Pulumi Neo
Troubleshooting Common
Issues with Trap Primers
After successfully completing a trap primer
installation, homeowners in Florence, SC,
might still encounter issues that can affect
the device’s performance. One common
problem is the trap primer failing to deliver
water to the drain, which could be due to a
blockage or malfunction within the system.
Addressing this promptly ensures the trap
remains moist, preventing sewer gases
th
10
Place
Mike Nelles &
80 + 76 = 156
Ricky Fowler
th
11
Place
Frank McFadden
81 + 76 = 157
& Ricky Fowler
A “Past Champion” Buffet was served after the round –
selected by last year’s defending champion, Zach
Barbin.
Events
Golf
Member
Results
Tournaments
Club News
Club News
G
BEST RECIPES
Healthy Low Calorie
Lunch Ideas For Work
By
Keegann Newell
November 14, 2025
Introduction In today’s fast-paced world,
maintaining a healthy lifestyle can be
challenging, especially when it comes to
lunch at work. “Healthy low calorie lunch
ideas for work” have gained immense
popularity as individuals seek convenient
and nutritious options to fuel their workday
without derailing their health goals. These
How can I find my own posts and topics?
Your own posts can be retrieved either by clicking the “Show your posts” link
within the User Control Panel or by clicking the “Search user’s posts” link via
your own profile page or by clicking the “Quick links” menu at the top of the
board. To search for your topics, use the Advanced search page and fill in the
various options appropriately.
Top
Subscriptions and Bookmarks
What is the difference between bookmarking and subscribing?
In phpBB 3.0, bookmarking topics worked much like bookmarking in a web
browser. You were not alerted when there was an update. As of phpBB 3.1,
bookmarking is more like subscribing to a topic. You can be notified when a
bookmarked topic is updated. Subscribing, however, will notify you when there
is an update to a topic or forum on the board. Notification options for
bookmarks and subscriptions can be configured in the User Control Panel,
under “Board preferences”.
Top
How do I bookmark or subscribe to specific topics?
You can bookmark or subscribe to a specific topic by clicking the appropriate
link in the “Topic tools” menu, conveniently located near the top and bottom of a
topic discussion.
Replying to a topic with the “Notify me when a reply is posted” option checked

====================

### Work item
Would you transcribe the data above exactly as it stands?

### Answer area
Pulumi Neo
Troubleshooting Common
Issues with Trap Primers
After successfully completing a trap primer
installation, homeowners in Florence, SC,
might still encounter issues that can affect
the device’s performance. One common
problem is the trap primer failing to deliver
water to the drain, which could be due to a
blockage or malfunction within the system.
Addressing this promptly ensures the trap
remains moist, preventing sewer gases
th
10
Place
Mike Nelles &
80 + 76 = 156
Ricky Fowler
th
11
Place
Frank McFadden
81 + 76 = 157
& Ricky Fowler
A “Past Champion” Buffet was served after the round –
selected by last year’s defending champion, Zach
Barbin.
Events
Golf
Member
Results
Tournaments
Club News
Club News
G
BEST RECIPES
Healthy Low Calorie
Lunch Ideas For Work
By
Keegann Newell
November 14, 2025
Introduction In today’s fast-paced world,
maintaining a healthy lifestyle can be
challenging, especially when it comes to
lunch at work. “Healthy low calorie lunch
ideas for work” have gained immense
popularity as individuals seek convenient
and nutritious options to fuel their workday
without derailing their health goals. These
How can I find my own posts and topics?
Your own posts can be retrieved either by clicking the “Show your posts” link
within the User Control Panel or by clicking the “Search user’s posts” link via
your own profile page or by clicking the “Quick links” menu at the top of the
board. To search for your topics, use the Advanced search page and fill in the
various options appropriately.
Top
Subscriptions and Bookmarks
What is the difference between bookmarking and subscribing?
In phpBB 3.0, bookmarking topics worked much like bookmarking in a web
browser. You were not alerted when there was an update. As of phpBB 3.1,
bookmarking is more like subscribing to a topic. You can be notified when a
bookmarked topic is updated. Subscribing, however, will notify you when there
is an update to a topic or forum on the board. Notification options for
bookmarks and subscriptions can be configured in the User Control Panel,
under “Board preferences”.
Top
How do I bookmark or subscribe to specific topics?
You can bookmark or subscribe to a specific topic by clicking the appropriate
link in the “Topic tools” menu, conveniently located near the top and bottom of a
topic discussion.
Replying to a topic with the “Notify me when a reply is posted” option checked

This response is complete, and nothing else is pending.